Fuel prices in India were increased on Thursday after holding on for a day. As per state-owned oil marketer Indian Oil's website, petrol per litre was hiked close to 20 paise across metro cities to Rs 79.51 in Delhi, Rs 82.41 in Kolkata, Rs 86.91 in Mumbai and Rs 82.62 in Chennai. Similarly, diesel prices per litre have been raised to Rs 71.55 in Delhi, Rs 74.40 in Kolkata, Rs 75.96 in Mumbai and Rs 75.61 in Chennai.
The rates mark fresh all-time highs in all these cities. These rates are decided based on crude oil rates prevailing in the global markets and taxes imposed by the state and central government. According to Reuters data, global crude benchmark Brent declined on Wednesday after hitting $79.72 a barrel on Tuesday- its highest since May.
On Thursday, the fall continued as weakness in emerging markets have been weighing on investor sentiments. Currencies of many emerging economies including Turkey, India, South Africa, and Indonesia have fallen this week.
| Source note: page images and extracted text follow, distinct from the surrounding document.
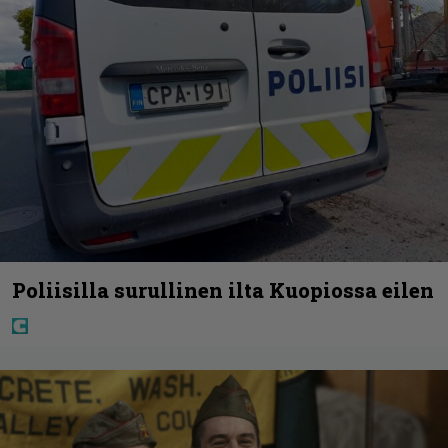
Poliisilla surullinen ilta Kuopiossa eilen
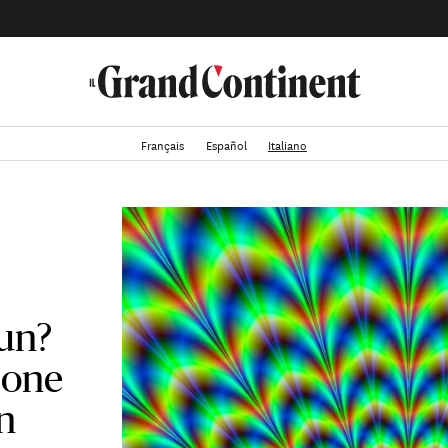
Français
Español
Italiano
Xun?
ione
n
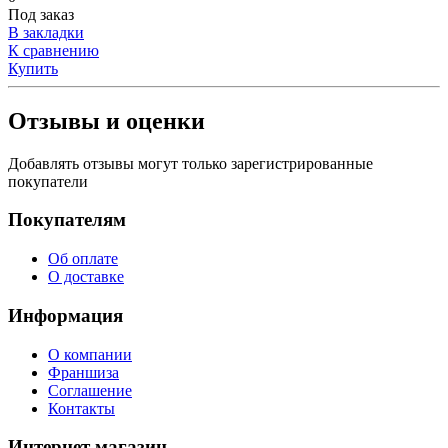
Под заказ
В закладки
К сравнению
Купить
Отзывы и оценки
Добавлять отзывы могут только зарегистрированные
покупатели
Покупателям
Об оплате
О доставке
Информация
О компании
Франшиза
Соглашение
Контакты
Интернет магазин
The rupee marked its new all-time high of 71.96 against the dollar.
This has raised concerns of slowing down demand for oil in these countries, especially China (which has already reduced its oil imports). The prospects fall in demand and increased supply from OPEC (Organisation of Petroleum Exporting Countries) have been the causes of the recent downfall. Brent crude price today, however, still lingers closer to $80 at $77.22 a barrel.
In India, on the other hand, the falling rupee has weighed on the import costs of the oil importing companies and they pass on the burden to consumers. The state, as well as the centre, refuse to reduce the taxes they impose on the two petroleum products as it forms a major source of revenue for the governments.
Additionally, at a time where the rupee is its weakest, the government cannot afford to lose any income from oil to maintain economic stability. Many of the infrastructural projects taken up by the Union government are being funded by these taxes. In states like Karnataka, the burden of farm loan waivers was passed on to petroleum VAT imposed on consumers in the state.